The majority of the film was shot in and around Eltham, South Taranaki. The furthest afield the production got was the Waverley Racecourse, the setting for the film’s opening sequence. While the town came equipped with an old-timey aesthetic that evoked late-40s New Zealand, some adjustments had to be made to achieve a convincing period look. One key location was a woolshed, which was pieced together from three deconstructed sheds found locally before the crew “had the great pleasure of blowing it up”. That climactic moment drew a crowd of around 200 people, as word of the stunt spread from Eltham to Whanganui.
“There was a hill overlooking the woolshed a safe distance back from it, so we sat all the people on this hill and they all had a wonderful party. In fact, it was quite dangerous to go up on the hill because there was so much dope being smoked up there,” he laughs.

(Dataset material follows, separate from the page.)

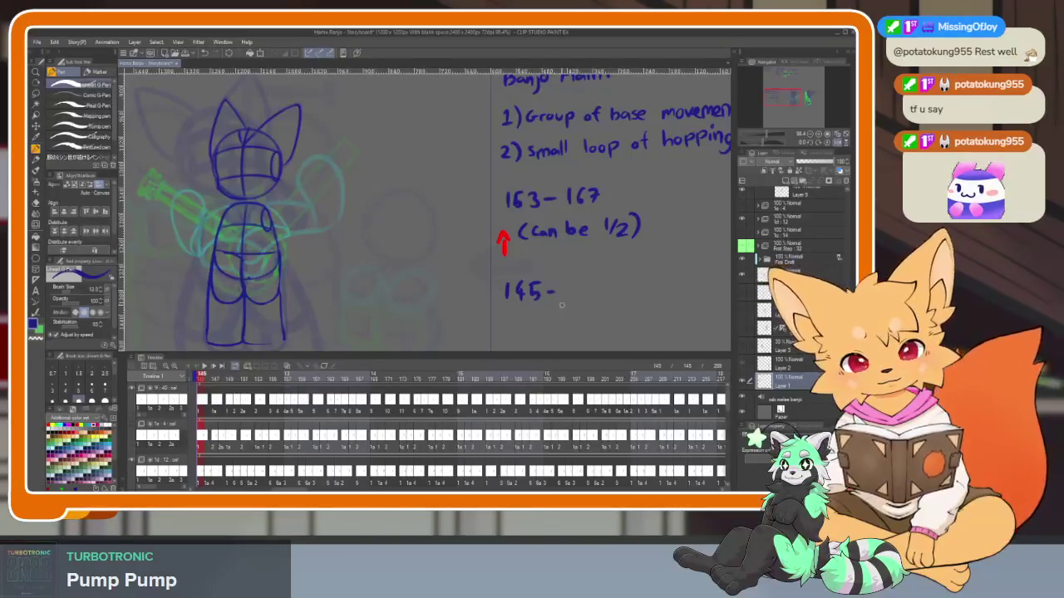
left_click_drag(201, 379, 454, 379)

“An Aussie joker was doing all the explosions, and he came up with this great idea of getting big 44-gallon drums, filling them up with petrol, and putting a charge underneath them. When it went off, these drums led the charge up into the sky, in flames. So you didn’t look at it and think, ‘Oh, there’s one of the drums’, you just thought, ‘Holy f**k!’ It was a mighty explosion.”

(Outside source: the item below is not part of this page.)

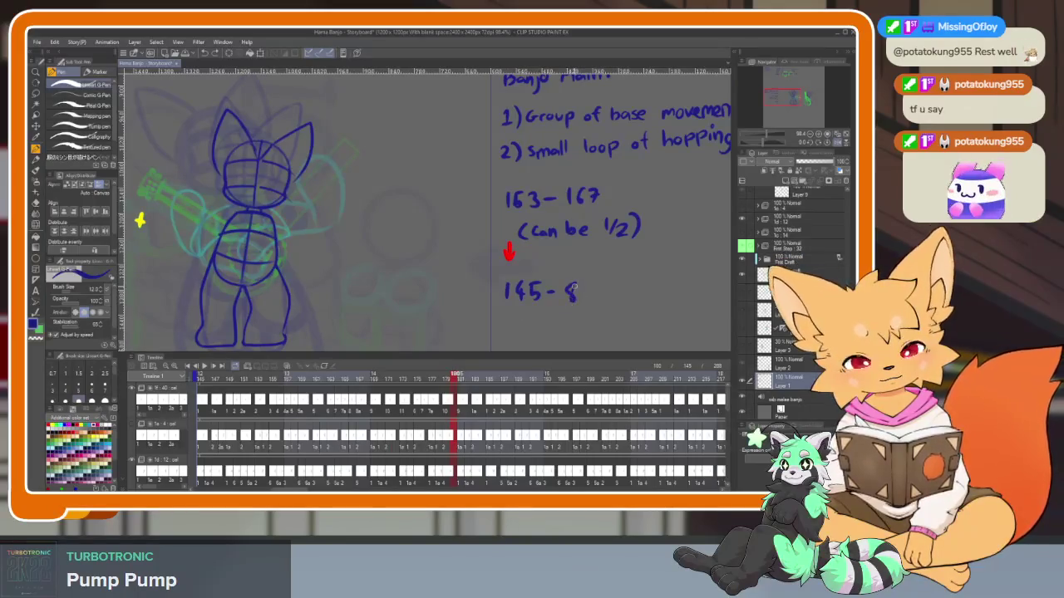
left_click_drag(588, 282, 585, 299)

The film was released in 1985 and immediately connected with Kiwi audiences. It found further success at the New Zealand Film and TV Awards the following year, winning seven awards including Mune for Best Director and Best Screenplay Adaption with Parker; Bland for Best Performance, Male in a Leading Role; James for Best Performance, Male in Supporting Role; and Parr for Best Film. Nowadays, Mune says, “I’m not sure what its legacy is”.
“The thing about it was, I wanted to show that New Zealand actors could do comedy, that we didn’t have to do dark films, because we were doing quite a lot of them.”
Came a Hot Friday was digitally remastered for a DVD release in 2011 and is available online at NZ Film On Demand. It stands apart as a uniquely flamboyant physical comedy in New Zealand’s cinematic landscape, one that captured our humour in a way it hadn’t quite been captured before.